Actions to take:
A - In the interview about a conducting career, which aria made the interviewee realize music would be at the heart of their life?
B - Continue the interview about a conducting career from its last sentence.
-------- Excerpted passage --------
Who or what inspired you to take up conducting and pursue a career in music?
Between the ages of 10 and 12 I was a chorister at King’s College, Cambridge under Stephen Cleobury. The musical education I received there was like no other. When we performed Bach’s St Matthew Passion in 1994 and I heard the aria Mache dich, mein Herze, rein, I knew that music would be at the heart of my life.
Who or what are the most significant influences on your musical life?
Studying with Malcolm Martineau and Colin Stone at the Royal Academy of Music was absolutely crucial for me: understanding the meaning of music, how to communicate it and the importance of constantly listening and colouring. Although I was studying on the Piano Accompaniment course, their thoughts have influenced my music development in all areas. Also my mother, who took me to my first singing lessons, and whom I later accompanied at the piano while she sang.
What, for you, is the most challenging part of being a conductor? And the most fulfilling aspect?
For me, the challenge is that often those in front of you in the orchestra or choir have so much more experience than you do. To have the confidence to be at the front, you have to know the music so well – and adore it so much. The most fulfilling aspect is when everyone is aiming for the stars – and you are in the best place to enjoy it!
-------- Source data --------
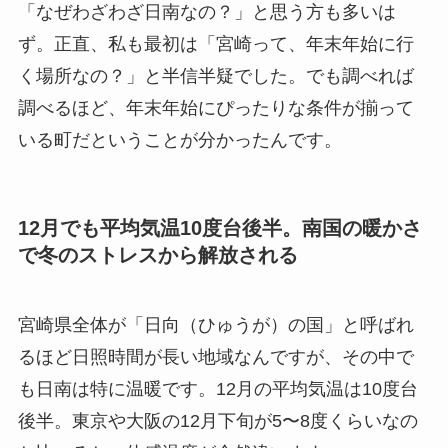
「なぜわざわざ日南なの？」と思う方も多いは
ず。正直、私も最初は「宮崎って、年末年始に行
く場所なの？」と半信半疑でした。でも調べれば
調べるほど、年末年始にぴったりな条件が揃って
いる町だということが分かったんです。
12月でも平均気温10度台後半。南国の暖かさ
で冬のストレスから解放される
宮崎県全体が「日向（ひゅうが）の国」と呼ばれ
るほど日照時間が長い地域なんですが、その中で
も日南は特に温暖です。12月の平均気温は10度台
後半。東京や大阪の12月下旬が5〜8度くらいなの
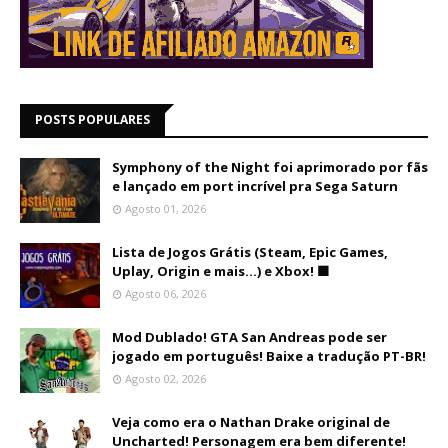
POSTS POPULARES
Symphony of the Night foi aprimorado por fãs
e lançado em port incrível pra Sega Saturn
Agosto 01, 2026
Lista de Jogos Grátis (Steam, Epic Games,
Uplay, Origin e mais...) e Xbox! 🟩
Agosto 06, 2026
Mod Dublado! GTA San Andreas pode ser
jogado em português! Baixe a tradução PT-BR!
Agosto 02, 2026
Veja como era o Nathan Drake original de
Uncharted! Personagem era bem diferente!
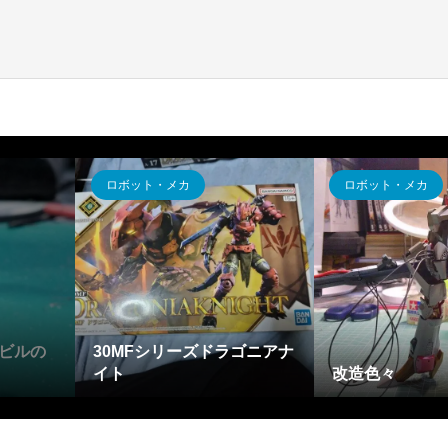
ロボット・メカ
ロボット・メカ
ビルの
30MFシリーズドラゴニアナ
イト
改造色々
--------
Answers for the tasks:
A - Mache dich, mein Herze, rein, from Bach's St Matthew Passion.

B -
As a conductor, how do you communicate your ideas about a work to the orchestra?
With your eyes.
How exactly do you see your role? Inspiring the players/singers? Conveying the vision of the composer?
To give the performance a focal point. I’d hope that all the musicians already know the vision of the composer before they start, and are inspired to convey it, but how exactly? The conductor is positioned at the tiny gap in the bottom of the coffee filter, beckoning the deliciously curated liquid to drip down into the cup.
Is there one work which you would love to conduct?
It’s a well-worn cliché, but I’m so deeply involved with ‘Judith’ that I can’t wait a minute longer to perform it. If I think beyond that, it’s Bach’s St Matthew Passion, which I’ve wanted to conduct since I was 11 and will finally get the chance to do so on 17th April! One day, perhaps, Richard Strauss’s ‘Salome’, my favourite opera of all time.
Do you have a favourite concert venue to perform in?
I love the beautiful Wren Chapel of the Royal Hospital Chelsea because it is home.
Who are your favourite musicians/composers?
For his championing of neglected English music, Richard Hickox. I never met him, but his work was so important. Of composers, anyone would be mad not to choose Bach, but I’m a huge Vaughan Williams fan, not to mention Debussy, Schubert, Schumann, Fauré, Brahms, Mozart, Strauss, Britten, Purcell, Byrd, Holst, Howells and my current focus: Parry. In no particular order.
As a musician, what is your definition of success?
Connecting someone to a new musical experience.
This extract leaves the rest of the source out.